I don't think we would automatically replace the other non-pillow block bearing except in very unusual situation where the downtime / unavailability of the machine was at a premium (for machines where operations/production dept doesn't want to remove machine from service or make it unavailable for standby start by tagging it out for maintenance).

Another factor in your decision is your condition monitoring. Typically rolling element bearing degradation can be seen in vibration monitoring long before any degradation that might threaten reliability. So if you have a good vib monitoring program, that argues not to replace the other bearing unless you see some signs of degradation on that bearing too. The warning time might be lower in high speed high-loaded bearings but for most of our stuff we can watch bearing defects develop for a long time before we feel a need to write a work order.

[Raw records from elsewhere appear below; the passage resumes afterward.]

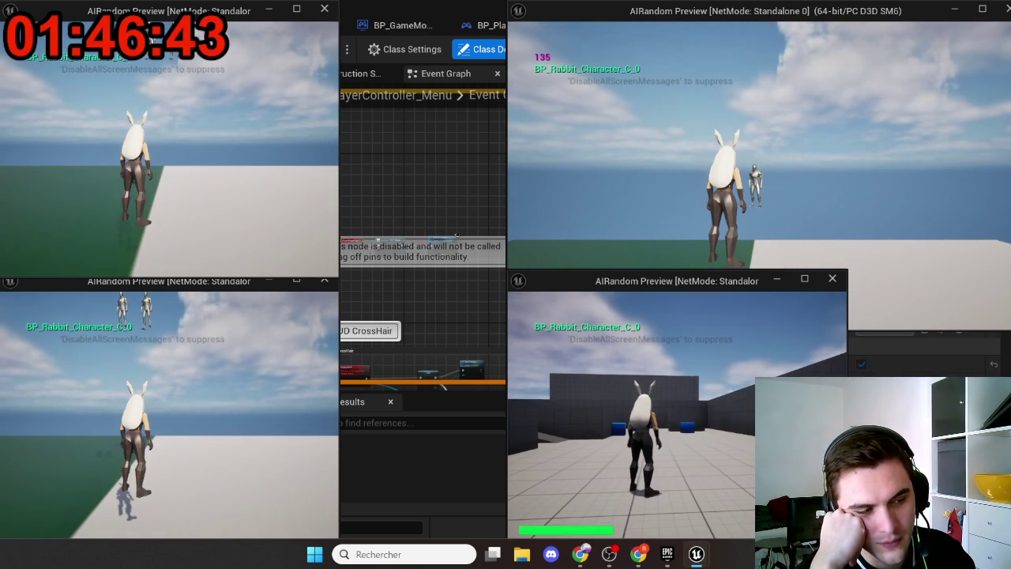
pyautogui.press('Escape')
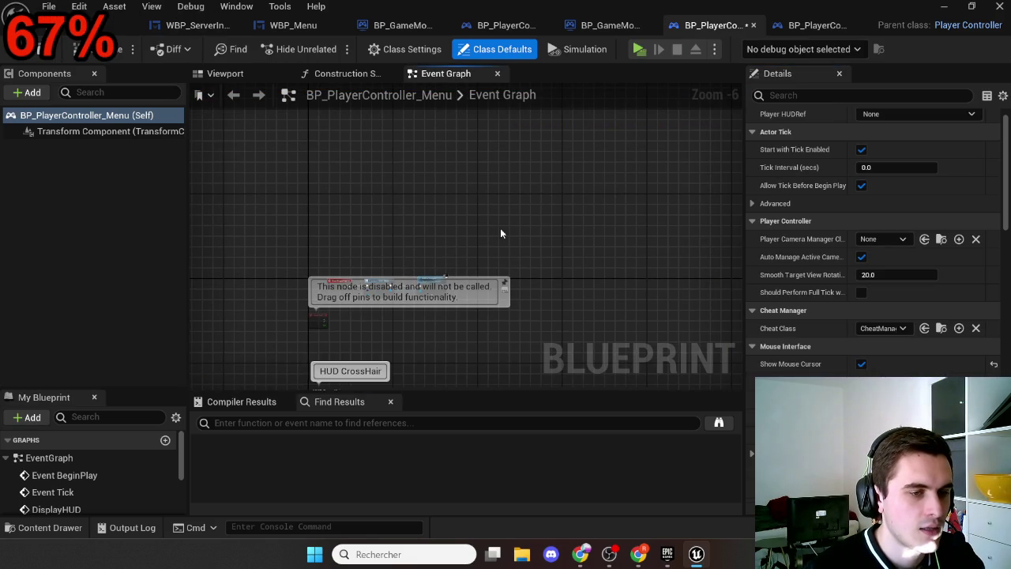
# Save all assets and set BP_GameModeMenu's Player Controller Class to BP_PlayerController_Menu
pyautogui.press('ctrl+space')
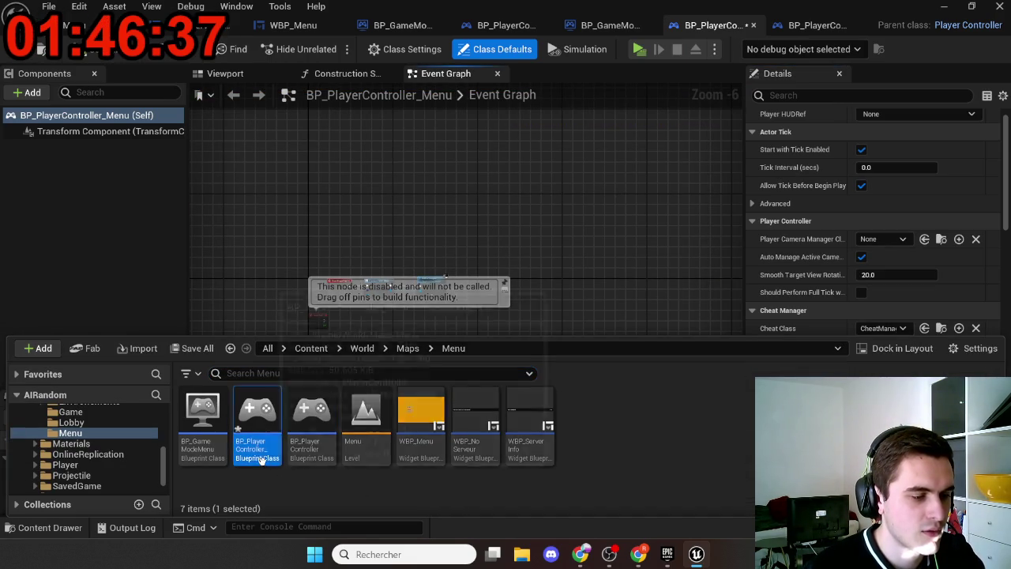
pyautogui.press('ctrl+s')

=====================================
(2B)+(2B)' ?
 
Thank you all for your feedback.
I am also on the field of replacing both pillow blocks since the equipment is offline either way, technician and tools are already in place, so the marginal cost of replacing the not-yet faulty bearing is much lower than setting up everything again to replace the other pillow block bearing once it fails.
We currently don't have a vibration monitoring program in place as most of our machinery is fairly small and distributed, so maintaining a vibration monitoring program doesn't make a lot of economical sense.

@Drawoh: our pillow blocks bearings cost anywhere between 500-1500USD each, depending on the size and type.


 
MedicineEng,

What does your downtime cost?[ ][smile]

--
JHG
 
Besides that, if you have one fixed and one expansion bearing, it is easier to ensure that they are properly installed when it happens as a pair. Expansion/expansion or fixed/fixed bearings would create problems.